Pościg za klusownikiem

Dnia 6 bm gajowy lasów zabłudowskich Jan Korkus natknął się w lesie na włóczacego się z dubeltówką kłusownika ze wsi Sokole Juljana Grzesia. Na wezwanie Korkusa by się zatrzymał i broń oddał, kłusownik zaczął uciekać.Korkus dopędził go, odebrał dubeltówkę i złożył ją na posterunku P.P. w Michałowie.Grzesia dotychczas nie aresztowano.

3 lipca 1935r, środa

Kłusownik ukarany

W styczniu rb w godzinach popołudniowych właściciel majątku waliły na terenie gminy Gródek Aleksander Hasbach wraz z gajowym Kazimierzem Gryniewskim polował w swych lasach. Kiedy zbliżyli się do kolonii Nauma spostrzegli na śniegu świeże ślady stóp ludzkich i zakrwawione tropy sarny. Ponieważ słyszeli przedtem wystrzał domyslili się, że jest to robota kłusownika. Wówczas po tropie zranionej sarny poszedł Hasbach a śladami kłusownika Gryniewski. Gajowy spostrzegł kłusownika z pojedynką myśliwską w ręku. Był to Mikołaj Lisowski, który strzelił w kierunku gajowego lecz chybił. Sąd skazał Lisowskiego na 8 miesięcy więzienia.
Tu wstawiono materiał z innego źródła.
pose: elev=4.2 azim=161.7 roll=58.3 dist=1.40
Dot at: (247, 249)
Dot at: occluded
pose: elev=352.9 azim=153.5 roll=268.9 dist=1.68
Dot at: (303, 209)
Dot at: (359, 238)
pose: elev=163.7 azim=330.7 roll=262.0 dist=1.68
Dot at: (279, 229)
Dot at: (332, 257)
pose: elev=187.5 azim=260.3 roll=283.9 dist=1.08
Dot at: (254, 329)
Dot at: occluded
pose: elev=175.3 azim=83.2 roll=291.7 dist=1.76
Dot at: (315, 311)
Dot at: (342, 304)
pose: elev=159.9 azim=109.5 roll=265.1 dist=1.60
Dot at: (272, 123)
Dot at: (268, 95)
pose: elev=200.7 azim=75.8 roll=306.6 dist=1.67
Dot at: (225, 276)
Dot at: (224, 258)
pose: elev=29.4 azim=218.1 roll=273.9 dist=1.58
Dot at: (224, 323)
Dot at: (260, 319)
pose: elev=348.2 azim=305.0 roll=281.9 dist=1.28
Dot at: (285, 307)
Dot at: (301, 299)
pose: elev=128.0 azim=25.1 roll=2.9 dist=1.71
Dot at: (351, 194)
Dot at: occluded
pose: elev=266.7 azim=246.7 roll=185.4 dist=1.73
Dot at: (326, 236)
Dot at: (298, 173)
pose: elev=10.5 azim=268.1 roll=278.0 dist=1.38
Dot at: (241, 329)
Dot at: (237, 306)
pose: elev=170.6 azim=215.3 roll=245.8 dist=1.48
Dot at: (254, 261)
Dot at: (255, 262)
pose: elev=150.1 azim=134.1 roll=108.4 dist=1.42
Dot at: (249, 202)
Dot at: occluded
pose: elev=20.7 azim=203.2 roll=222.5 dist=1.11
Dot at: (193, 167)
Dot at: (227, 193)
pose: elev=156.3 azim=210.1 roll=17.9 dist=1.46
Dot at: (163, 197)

Tyle gazeta „Dziennik Białostocki”.

Książkę rekomenduję dyrektor RDLP w Białymstoku. Ja też polecam jej lekturę, bo w niej smaczków regionalnych i historycznych bez liku.(BP).Dziękujemy autorowi tej niezwykłej publikacji (praktycznie już niedostępnej) za przekazanie naszemu stowarzyszeniu  1 egzemplarza niniejszej ksiązki.